#### [TASK GOAL]
Repeat the lines of the material below, from the line with "pose: elev=214.8 azim=39.8" through the end of the material, and nothing else.

___ SUPPLIED MATERIAL

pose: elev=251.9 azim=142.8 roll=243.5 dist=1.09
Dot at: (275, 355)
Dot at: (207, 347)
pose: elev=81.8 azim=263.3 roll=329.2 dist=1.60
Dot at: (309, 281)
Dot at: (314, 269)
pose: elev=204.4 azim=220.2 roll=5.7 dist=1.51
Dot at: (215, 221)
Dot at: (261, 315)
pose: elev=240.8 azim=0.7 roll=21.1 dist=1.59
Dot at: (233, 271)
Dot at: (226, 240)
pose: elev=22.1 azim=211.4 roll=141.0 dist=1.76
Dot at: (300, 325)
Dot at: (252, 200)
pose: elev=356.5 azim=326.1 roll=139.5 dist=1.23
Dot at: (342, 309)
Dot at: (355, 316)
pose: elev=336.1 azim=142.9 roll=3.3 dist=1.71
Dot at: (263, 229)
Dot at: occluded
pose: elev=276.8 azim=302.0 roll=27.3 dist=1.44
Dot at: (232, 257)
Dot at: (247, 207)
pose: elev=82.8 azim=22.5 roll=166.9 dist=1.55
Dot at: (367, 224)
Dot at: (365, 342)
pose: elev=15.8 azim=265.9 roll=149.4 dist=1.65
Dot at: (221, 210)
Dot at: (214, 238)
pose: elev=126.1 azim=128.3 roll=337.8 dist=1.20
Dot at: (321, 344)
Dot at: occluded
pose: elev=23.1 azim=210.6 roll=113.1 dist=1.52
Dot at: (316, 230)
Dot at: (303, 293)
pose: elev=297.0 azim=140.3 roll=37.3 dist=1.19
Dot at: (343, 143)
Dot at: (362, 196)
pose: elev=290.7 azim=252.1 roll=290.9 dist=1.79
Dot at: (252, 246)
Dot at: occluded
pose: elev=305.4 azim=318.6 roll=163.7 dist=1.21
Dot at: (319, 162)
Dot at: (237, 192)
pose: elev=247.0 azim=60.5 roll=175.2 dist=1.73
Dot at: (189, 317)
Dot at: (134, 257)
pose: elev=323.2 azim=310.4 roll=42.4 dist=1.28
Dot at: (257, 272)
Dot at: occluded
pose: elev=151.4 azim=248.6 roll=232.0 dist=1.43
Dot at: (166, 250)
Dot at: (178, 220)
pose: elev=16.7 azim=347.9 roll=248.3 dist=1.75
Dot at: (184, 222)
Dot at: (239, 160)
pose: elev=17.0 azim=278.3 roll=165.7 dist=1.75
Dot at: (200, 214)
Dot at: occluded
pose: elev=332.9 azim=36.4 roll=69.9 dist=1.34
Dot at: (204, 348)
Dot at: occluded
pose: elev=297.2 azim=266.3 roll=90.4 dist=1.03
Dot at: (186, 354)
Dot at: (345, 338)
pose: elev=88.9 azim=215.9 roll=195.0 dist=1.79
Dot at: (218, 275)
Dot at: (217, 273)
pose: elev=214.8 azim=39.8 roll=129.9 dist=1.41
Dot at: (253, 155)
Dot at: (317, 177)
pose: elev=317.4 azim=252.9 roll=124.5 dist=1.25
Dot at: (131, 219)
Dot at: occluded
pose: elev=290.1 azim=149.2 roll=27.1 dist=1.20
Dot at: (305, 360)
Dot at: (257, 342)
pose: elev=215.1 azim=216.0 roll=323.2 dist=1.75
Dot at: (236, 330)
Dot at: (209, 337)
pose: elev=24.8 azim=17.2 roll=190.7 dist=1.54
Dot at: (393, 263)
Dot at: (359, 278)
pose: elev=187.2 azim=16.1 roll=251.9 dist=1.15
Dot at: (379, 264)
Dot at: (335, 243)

______

#### [ANSWER BELOW]
pose: elev=214.8 azim=39.8 roll=129.9 dist=1.41
Dot at: (253, 155)
Dot at: (317, 177)
pose: elev=317.4 azim=252.9 roll=124.5 dist=1.25
Dot at: (131, 219)
Dot at: occluded
pose: elev=290.1 azim=149.2 roll=27.1 dist=1.20
Dot at: (305, 360)
Dot at: (257, 342)
pose: elev=215.1 azim=216.0 roll=323.2 dist=1.75
Dot at: (236, 330)
Dot at: (209, 337)
pose: elev=24.8 azim=17.2 roll=190.7 dist=1.54
Dot at: (393, 263)
Dot at: (359, 278)
pose: elev=187.2 azim=16.1 roll=251.9 dist=1.15
Dot at: (379, 264)
Dot at: (335, 243)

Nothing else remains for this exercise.